On August 6, The Guardian reported that “multiple individuals have asserted that the IDF [Israeli Defense Forces] is using Azure for the storage of files of phone calls obtained through broad or mass surveillance of civilians in Gaza and the West Bank.” The tale began in 2021, when Microsoft, the company responsible for the Azure cloud platform that promises endless wells of data storage, endorsed a plan that would enable Unit 8200, Israel’s famed cyberwarfare agency, customised access.
The agreement, reached between the unit’s commander Yossi Sariel and Microsoft’s chief executive, Satya Nadella, was a boon for mass surveillance enthusiasts. The Guardian report, a co-investigative effort with Hebrew-language outlet Local Call and Israeli-Palestinian publication +972 Magazine, drew from leaked documents and 11 interviews from the corporation and the Israeli intelligence services.
Nadella offered the fool’s defence, claiming ignorance at what Unit 8200 was hoping to store. A cursory look at the profile of Sariel’s outfit would have dispelled any doubts, suggesting that the chief executive was telling a massive fib. Three Unit 8200 sources, for instance, noted that Azure was used to facilitate “the preparation of deadly airstrikes and has shaped military operations in Gaza and the West Bank.” While Israel has long exercised control over the telecommunications infrastructure of the Palestinians, the cloud platform offered an indiscriminate netting of cellular calls.

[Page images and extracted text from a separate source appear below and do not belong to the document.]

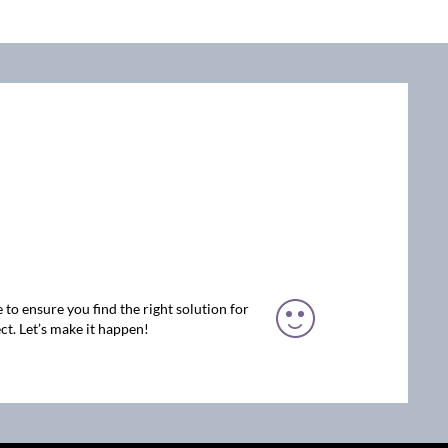
 to ensure you find the right solution for
ct. Let’s make it happen!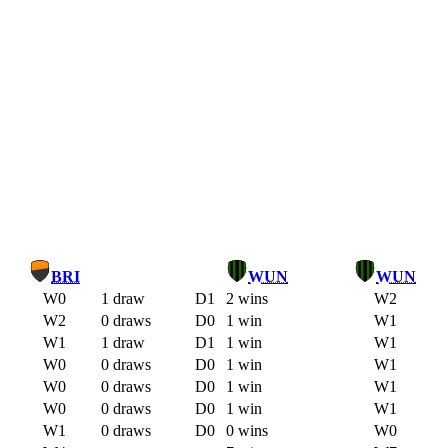
BRI
WUN
WUN
W0
1 draw
D1
2 wins
W2
W2
0 draws
D0
1 win
W1
W1
1 draw
D1
1 win
W1
W0
0 draws
D0
1 win
W1
W0
0 draws
D0
1 win
W1
W0
0 draws
D0
1 win
W1
W1
0 draws
D0
0 wins
W0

The company’s thick links to Israel has drawn much attention from employees within the organisation and activists associated with the No Azure for Apartheid group. Microsoft is not shy in admitting, as it did in an updated statement on August 15, that it “provides IMOD with software, professional services, Azure cloud services, and Azure AI services, including language translation. As with many governments around the world, we also work with the Israeli government to protect its cyberspace against external threats.” Nor is the tech behemoth shy in punishing employees who have dared exercise a conscience on the matter. Last month, Anna Hattle, Riki Fameli, Nisreen Jaradat, and Julius Shan were sacked for participating in protests on company premises regarding the company’s ongoing association with Israel. These demonstrations had apparently, in the eyes of the company goons, “created significant safety concerns”.
The company had also conducted a previous undisclosed review into the findings of an investigation by The Associated Press that noted the use of Azure by the Israeli Defense Ministry and its insatiable appetite for commercial artificial intelligence (AI) products in the aftermath of the October 7, 2023 attack by Hamas. On May 15, the company declared with implausible confidence that its internal assessments and external review had “found no evidence” that the Azure platform and AI technologies, or any other software, have been used to harm people or that IMOD has failed to comply with our terms of service or our AI Code of Conduct.”
The dark publicity prompted by The Guardian and its co-investigators was enough to push Microsoft on August 15 to revisit the allegations, using the services of the law firm Covington & Burling LLP and the technical expertise of a consulting firm. On the morning of September 25, Brad Smith, Vice Chair and President, sent a message to Microsoft employees claiming that the ongoing review had “found evidence that supports elements of The Guardian’s reporting. This evidence includes information relating to IMOD (Israel Ministry of Defense) consumption of Azure storage capacity in the Netherlands and the use of AI services.”
The Ministry had duly been informed of the company’s decision to cease and disable bespoke subscriptions and their services, including their use of specific cloud storage and AI services and technologies.” The decision had been reviewed with the IMOD and steps taken “to ensure compliance with our terms of service, focusing on ensuring our services are not used for mass surveillance of civilians.”
In keeping with the company’s vigorous spirit of having its cake and eating it too, Smith goes on to inform recipients of the message that the move did nothing to end or impair “the important work that Microsoft continues to do to protect the cybersecurity of Israel and other countries in the Middle East, including under the Abraham Accords.” And why would it? Israel is a reliable, valuable client and had merely tripped in failing to abide by the terms of service. That such tripping played, as it continues to do, a vital role in the systematic destruction of Palestinian lives, infrastructure and cultural existence, was a minor matter. Palestinians, as the exhaustive work of Anthony Loewenstein shows, remain test subjects for new weapons, novel forms of targeting, and surveillance, an endeavour that has spawned a global cyber-military-industrial complex.
This explains why the move by Microsoft did not precipitate the usual accusations of discrimination and antisemitism Israeli officials foamingly issue when their conduct is found wanting. This was framed as a commercial matter, a crease that could be ironed out with solicitude. “There is no damage to the operational capabilities of the IDF,” stated one military official to the Times of Israel. Having been forewarned about the measure, Unit 8200 had backed up the data it had stored before the access to the cloud services was terminated. Both the IDF and Microsoft can now continue their working relationship, as long as those tepid terms of service are observed, even if it entails the continued program of extermination in Gaza and apartheid in the West Bank.